3.6.2021, Jean Tschopp
Mise à jour le 18.06.2024
Les maisons de recouvrement ne connaissent pas la crise. Depuis quelques années, les réclamations ont pris l’ascenseur. La crise n'y est sans doute pas étrangère. Il se passe rarement un jour sans que la FRC reçoive une dénonciation concernant les pratiques de ces sociétés.
Les sociétés de recouvrement sont autorisées, mais ce sont leurs méthodes qui posent problème. La réclamation quasi systématique de prétendus «dommages supplémentaires» en s’appuyant sur l’art. 106 CO sans aucune preuve à l’appui est devenue la norme. Les maisons de recouvrement n’hésitent pas à réclamer en plus des «frais de dossiers» et autres «frais de rappels», souvent exorbitants en regard de la créance de base. Ces frais peuvent parfois doubler ou tripler le montant de la facture initiale. Précédemment chasse gardée du secteur privé, des acteurs du service public, comme les entreprises de transports publics, n’hésitent désormais plus à passer par des maisons de recouvrement.
Le rouleau compresseur
La loi ne prévoit pas de délai de paiement. Une enseigne peut par conséquent, au gré de ses conditions générales, très rapidement passer par une maison de recouvrement en cas de retard de paiement. Ladite maison de recouvrement ne se gênera pas pour réclamer des frais supplémentaires souvent indus. En quelques jours, les e-mails ou lettres de rappels se multiplient, gonflant très rapidement ces frais. Le consommateur captif panique souvent et finit par payer pour avoir la paix, sans savoir si la société de recouvrement est en droit de réclamer ces montants.

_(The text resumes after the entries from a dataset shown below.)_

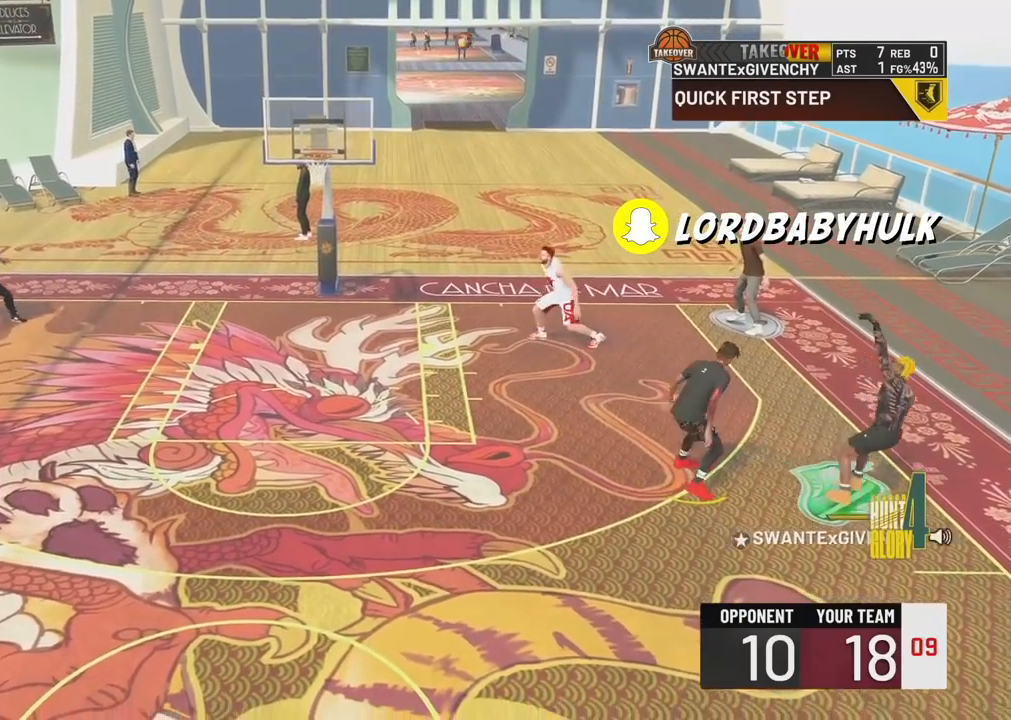
{"buttons": ["R2"], "left_stick": "left", "right_stick": "center", "events": [[133, "R2", "down"], [217, "left_stick", "left"]]}
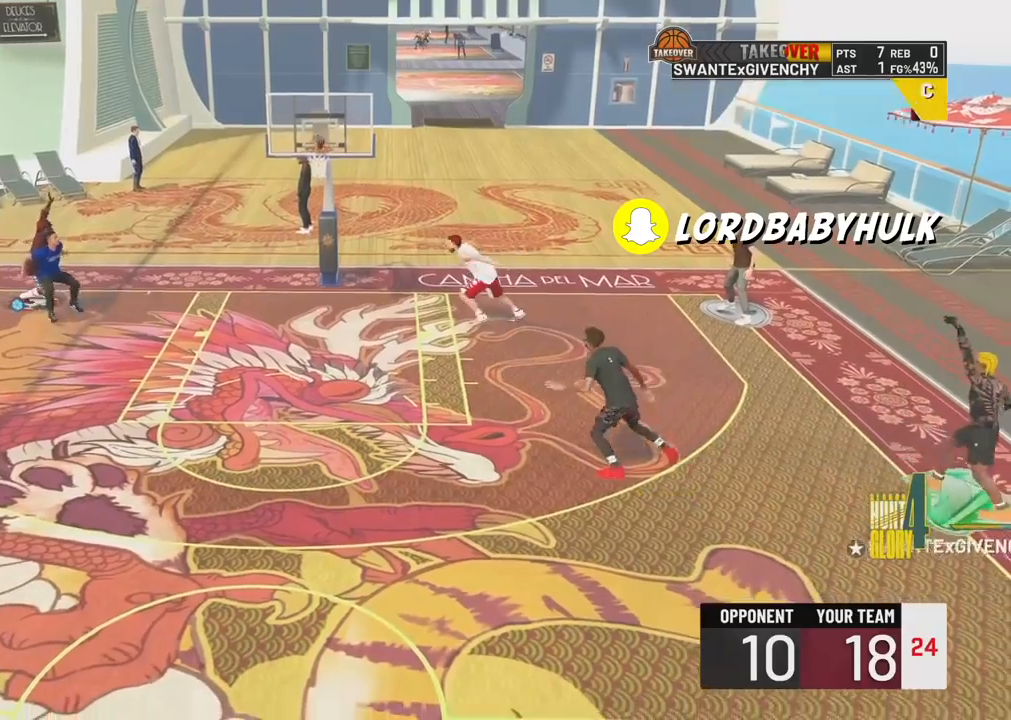
{"buttons": ["R2"], "left_stick": "up", "right_stick": "center", "events": [[233, "left_stick", "up-left"], [350, "left_stick", "up"]]}
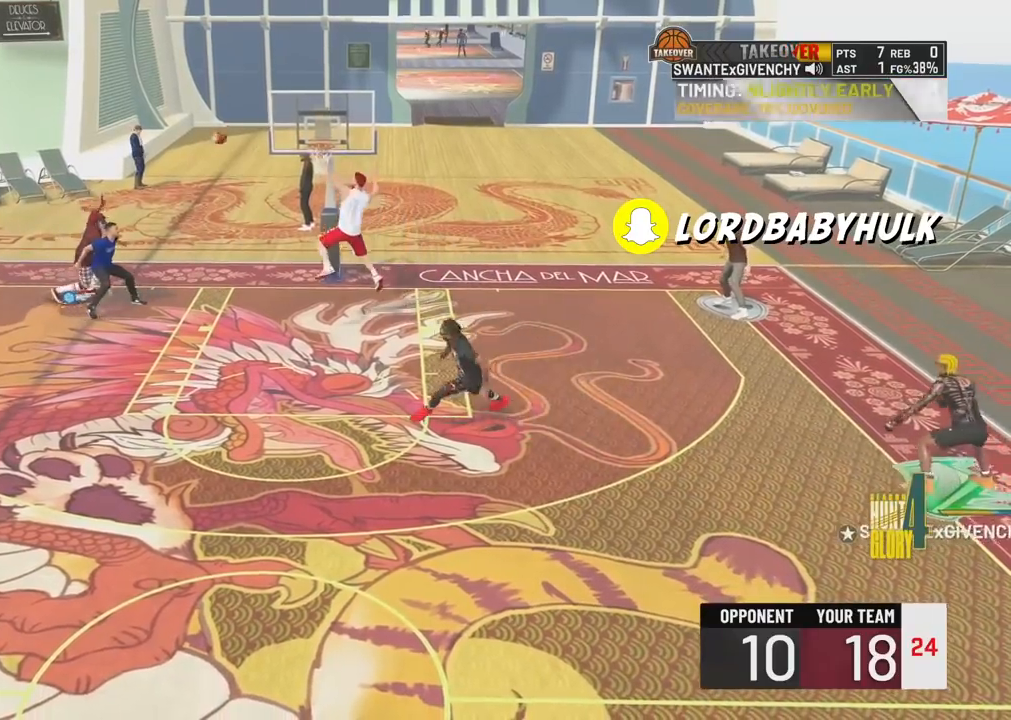
{"buttons": ["R2"], "left_stick": "down-left", "right_stick": "center", "events": [[67, "left_stick", "up-left"], [183, "left_stick", "left"], [350, "left_stick", "down-left"]]}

De prétendues factures pour d’anciens séjours à l’étranger
Un autre mode opératoire problématique est apparu depuis quelques années chez les maisons de recouvrement : de prétendues amendes d’ordre pour infraction routière ressurgissent plusieurs années après des séjours de particuliers à l’étranger. Des cabinets d’avocat étrangers s’associent à des maisons de recouvrement suisses pour réclamer des montants la plupart du temps infondés, prescrits, sans aucune preuve et de manière totalement illégale. Le recouvrement de ces amendes d’ordre doit en principe passer par des collectivités publiques ou des autorités étatiques. Les maisons de recouvrement ne peuvent pas mettre le débiteur aux poursuites pour ces amendes. Si elles le font quand même, leurs agissements peuvent être constitutifs de poursuite pénale pour «actes exécutés sans droit pour un Etat étranger» (art. 271 du Code pénal suisse). En cas de doute, vérifiez attentivement la validité de la facture et notamment la question de la prescription. Même si une maison de recouvrement ne peut vous mettre aux poursuites, une amende sanctionnant une violation des règles de la circulation routière est due. S’agissant des intérêts moratoires et d’éventuels frais de rappel, ces frais ne peuvent vous être facturés qu’à partir du moment où la décision des autorités étrangères vous a été valablement notifiée. En cas de non-paiement, les autorités du pays concerné pourraient vous facturer d’anciennes amendes et d’éventuels frais de rappel en cas de nouveau séjour à l’étranger.
Comment réagir ?
Nos conseils pratiques
- Vérifier rapidement si la facture est fondée. Ai-je vraiment conclu un contrat? Est-ce que ce montant est encore dû ou est-ce qu’il est prescrit? (prescription de 5 ans pour une prestation périodique, p. ex. facture d’un opérateur, d’un avocat ou d’un médecin, ou de 10 ans pour une autre prestation).
- Ne payer que ce qui est dû et garder la trace de ce paiement:
- la créance de base
- les intérêts moratoires de 5% l’an
- une peine conventionnelle (clause pénale) uniquement si elle est prévue dans les conditions générales, qui permet de facturer jusqu’à 10% maximum de la facture de base
- Contester par écrit ce qui n’est pas dû:
- les prétendus «dommages supplémentaires»: le fait d’être en retard de paiement n’est pas en soi un «dommage supplémentaire», le fardeau de la preuve incombe à la maison de recouvrement.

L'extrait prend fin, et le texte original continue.